No atrocity against religious minorities in Bangabandhu regime: Amit Shah
Indian Home Minister Amit Shah has expressed his gratitude that not a single incident of atrocities on religious minorities in Bangladesh took place as long as Bangabandhu Sheikh Mujibur Rahman was alive.
In a long reply to the 12-hour debate on the Citizenship Amendment Bill, which was passed in the Lok Sabha by a huge margin of 311-80 votes at the stroke of midnight last night, Shah attacked the BNP rule under Khaleda Zia and listed a a number of instances of gangrape of Hindu women and attacks on Hindu houses and temples in October, 2001.
Without naming Prime Minister Sheikh Hasina government, he also commended it for ensuring the safety and security of religious minorities in Bangladesh and said only "a very few" incidents of atrocities on them had taken place, reports our New Delhi correspondent.
"I want to use the floor of this House today to record my gratitude to Bangabandhu Sheikh Mujibur Rahman that not a single instance of atrocity on religious minorities in Bangladesh took place as long as Bangabandhu was alive," the Home Minister said.
He said the religious minorities were well protected under the signing of the India-Bangladesh Peace and Friendship Treaty by the then Prime Ministers Indira Gandhi and Sheikh Mujibur Rahman in Dhaka 1972 and the spirit of the agreement was maintained by Bangladesh till his assassination in 1975.
Shah singled out the BNP regime led by Khaleda Zia by naming both to catalogue the incidents of atrocities against Hindus in Bangladesh in 2001.
He said Mahatma Gandhi had visited Noakhali, one the sites of worst-Partition riots, but it was on his birthday on October 2, 2001 that 100 Hindus, whose age ranged from 8 to 70, were raped in Charbhasan upazilla and in Bhola 200 minority women were gangraped.
In October 1990, 300 houses belonging to Hindus were set on fire at Kaivailyadham and one thousand Hindu families had come under attack in Lalmohan upazilla, Shah said adding many temples were also damaged.
Shah also pointed how the religious minority population has come down from 22 per cent in 1947 to 7 per cent in 2011.
Quoting reports, the Home Minister said it was clear that religious minorities had "found it impossible" to undertake their religious activities in Bangladesh.
The marathon heated and polarizing debate on the Bill was marked by frequent sharp exchanges between the treasury and opposition benches.
According to the Citizenship (Amendment) Bill, 2019, members of Hindu, Sikh, Buddhist, Jain, Parsi and Christian communities, who have come from Bangladesh, Pakistan and Afghanistan, till December 31, 2014, facing religious persecution in those countries, will not be treated as illegal immigrants but given Indian citizenship.
The Bill, which has been opposed by the Congress, Trinamool Congress and other opposition parties, was introduced after a division of votes for which 293 MPs voted in favour and 82 against it.

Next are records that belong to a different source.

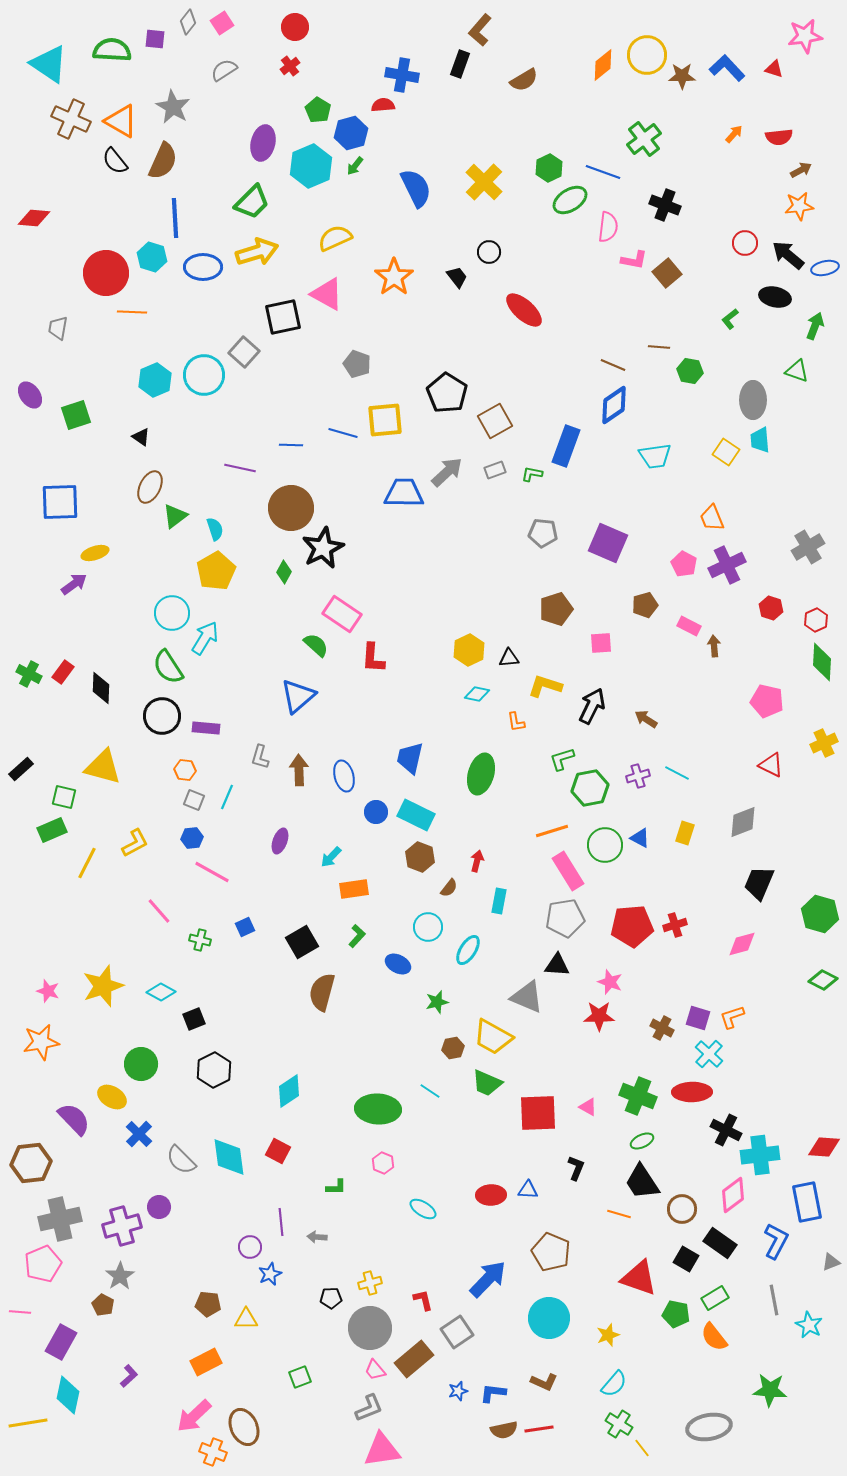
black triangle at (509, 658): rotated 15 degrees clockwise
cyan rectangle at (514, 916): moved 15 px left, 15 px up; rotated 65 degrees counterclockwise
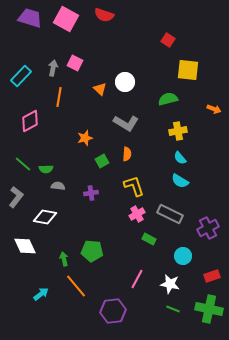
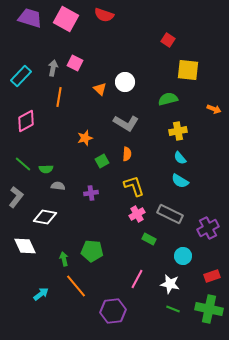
pink diamond at (30, 121): moved 4 px left
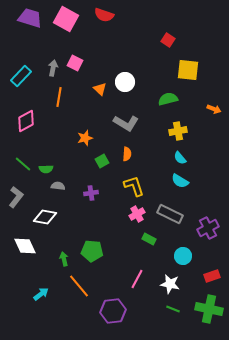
orange line at (76, 286): moved 3 px right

Shah asserted "Will never accept Rohingya refugees as citizens" and agreed with the suggestion that "India doesn't need refugee policy, has enough laws for protection of refugees."

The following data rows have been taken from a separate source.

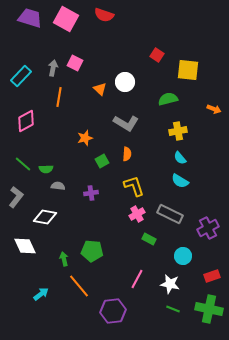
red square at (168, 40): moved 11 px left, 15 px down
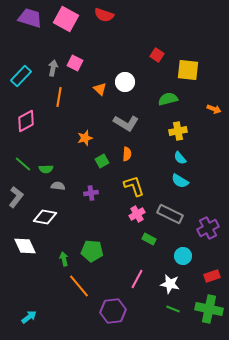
cyan arrow at (41, 294): moved 12 px left, 23 px down
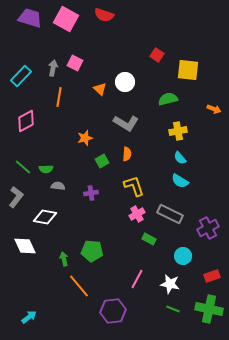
green line at (23, 164): moved 3 px down
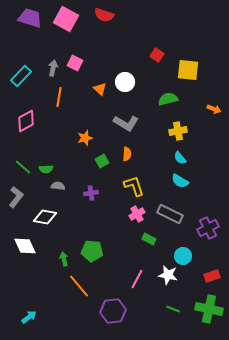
white star at (170, 284): moved 2 px left, 9 px up
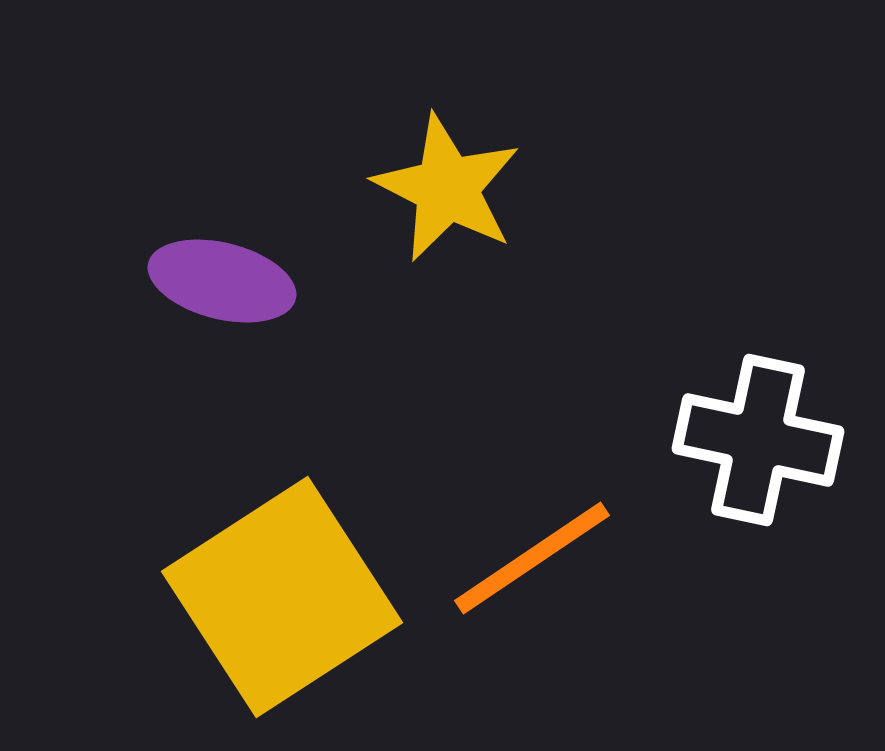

"Rohingyas come through Bangladesh. Rohingyas will never be accepted. I am saying that again)," he said.
Shah said the Citizenship Amendment Bill was necessitated by the division of India on the basis of religion and it was "Pandit Jawaharlal Nehru who was the first to give citizenship based on the basis of religion."
The Home Minister said the Nehru-Liaquat Ali pact in 1950 failed to take care of religious minorities in Pakistan and it did not stand the test of time and reality.
Responding to opposition parties' allegations that the CAB discriminates on religious lines, Shah said "In 1991, the Hindu population (in India) was 84% and in 2011, it was 79%. In 1991, the Muslim population was 9.8% and today it's 14.23%.
"We have done no discrimination on basis of religion & in future as well, there will be no discrimination based on religion". PM Modi hailed the passage of the bill in the Lower House of the Parliament.
Shah also said the minority population in Pakistan has decreased from 23 per cent in 1947 to3.7 per cent in 2011.
He said the Citizenship Bill will give relief and constitutional respect to those who have been living a "painful life" after facing persecution in neighbouring countries.
Shah rejected the suggestions that the Bill is violative of Article 14 of the Constitution, which guarantees equality for everyone, as it aims to give citizenship to persecuted people only.